More than 125 adults and young people took active parts in the presentation of the pageant which included folk dances and songs of Romania, Poland, Mexico, Italy, and Czechoslovakia, Negro cultural activities and country music.
Another highlight of the program praised as the most successful ever presented in Ecorse was a panel discussion on brotherhood by local, civic, industrial and church leaders.
The first annual presentation of the Burton E. Loveland Brotherhood Award climaxed the program. King D. Schwayder, general manager of Schwayder Brothers, Inc., an Ecorse firm, was selected by the Ecorse Brotherhood Committee to receive the award. It was presented to Schwayder by Ecorse Councilman Peter Johnson, a member of the committee.
The committee chose Schwayder as the individual who has made the greatest contribution during the past year toward the promotion of brotherhood and better human relations in Ecorse.

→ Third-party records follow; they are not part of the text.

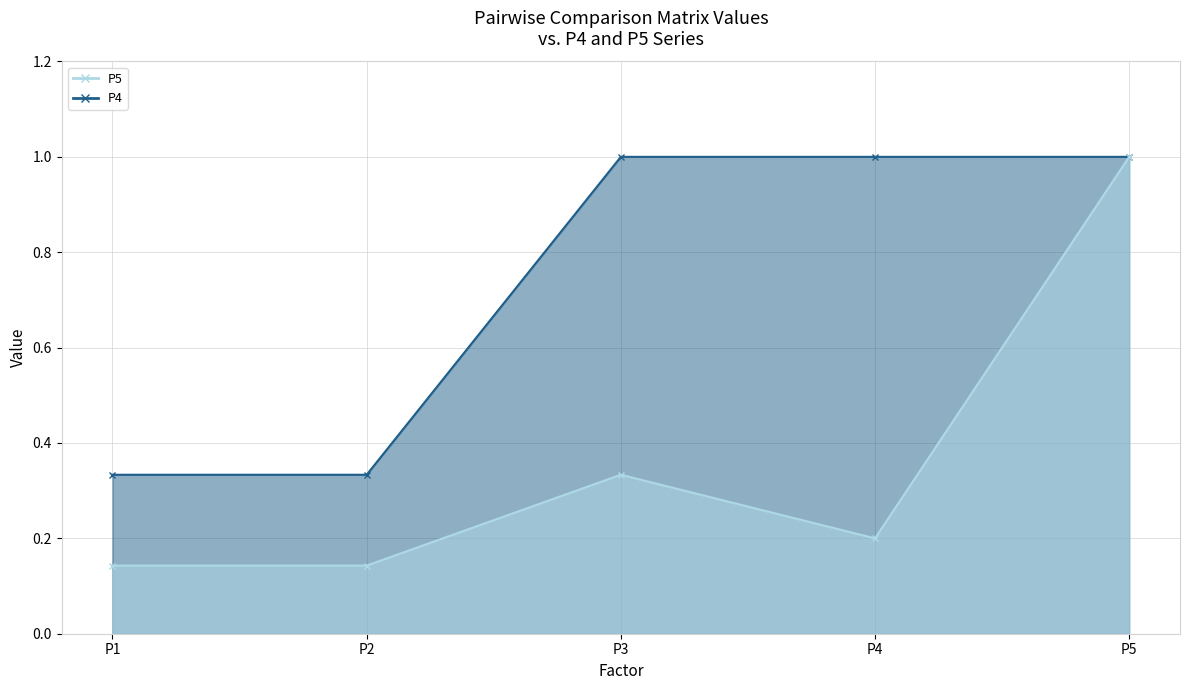

The value of P4 at P4 is 1.0. True or false?

True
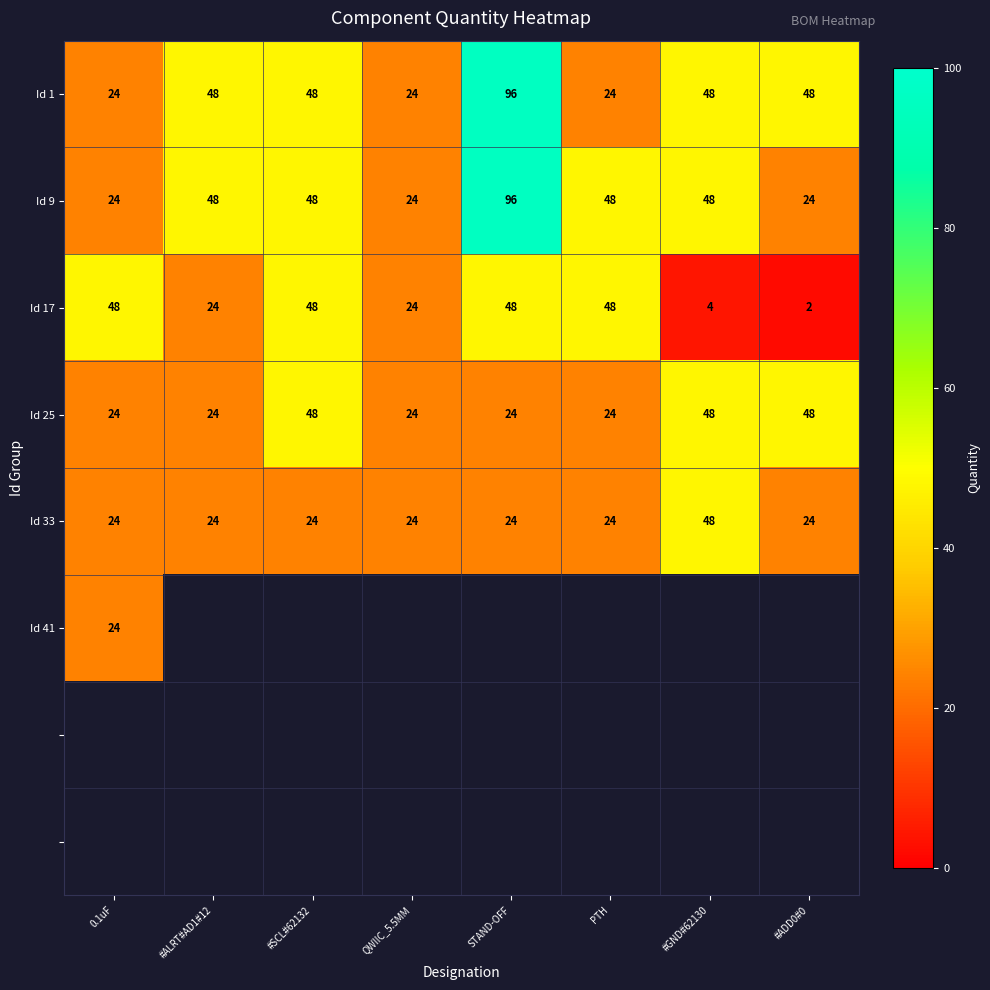

The Id 9 series shows 66 at #GND#62130. True or false?

False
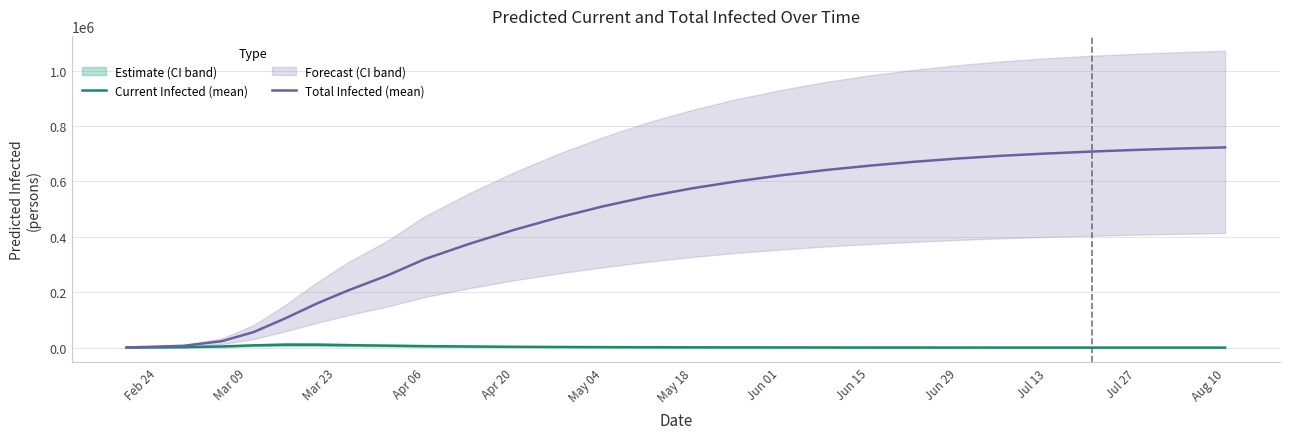

What is the highest value of the Total Infected (mean) series?

723000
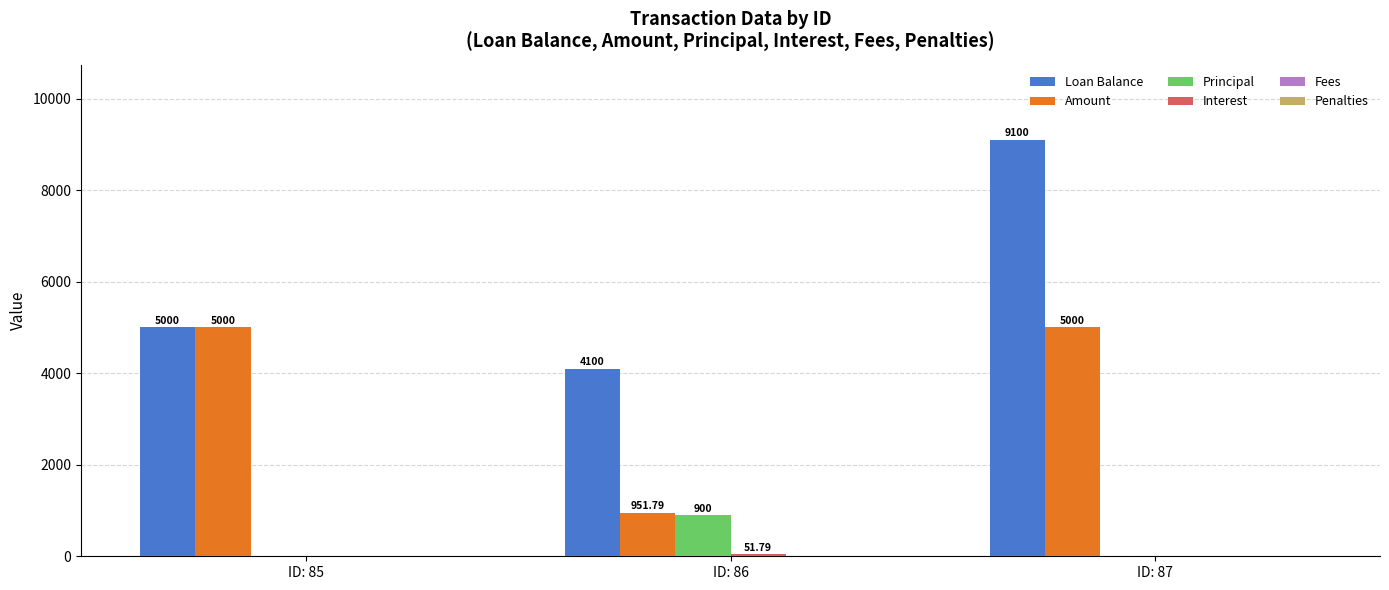

Are the bars horizontal?

No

Schwayder is an executive board member of the Detroit Roundtable of the National Conference of Christians and Jews. He has been Downriver chairman of the United Foundation’s campaign for two years, and has for several years been active in the Boy Scout movement.
He was cited for instituting an employment policy at Schwayder Brothers based on the premise that an applicant’s character and ability to adequately perform his job are the only standards that determine eligibility for employment with the company. Religion, race, creed, or ancestry are not of importance to determining fitness for either employment or progress with the company.
Among the speakers were Circuit Judge Horace Gilmore who brought greetings from Governor Williams and the Reverend Orion Hopper, editor director of the Institute of Church In Corporate Society of the Presbytery of Detroit. He was formerly a minister at the Ecorse Presbyterian Church.
Governor Williams sent a telegram commending the brotherhood committee and the Ecorse Community Relations Committee for presenting the program.
The colorful pageant of nationality groups with the participants wearing native costumes was an impressive part of the program. Tribute was paid to Miss Helen Garlington, vocal music and drama instructor of Ecorse High School for her outstanding role in directing the pageant. Ecorse Judge Alexander Barbour narrated the program.
Father George Van Antwerp of St. Francis Xavier Church was master of ceremonies. Betty Mayea and Mrs. Carrie Williams were co-chairmen of the program. Mrs. Beryl Manley was in charge of refreshments.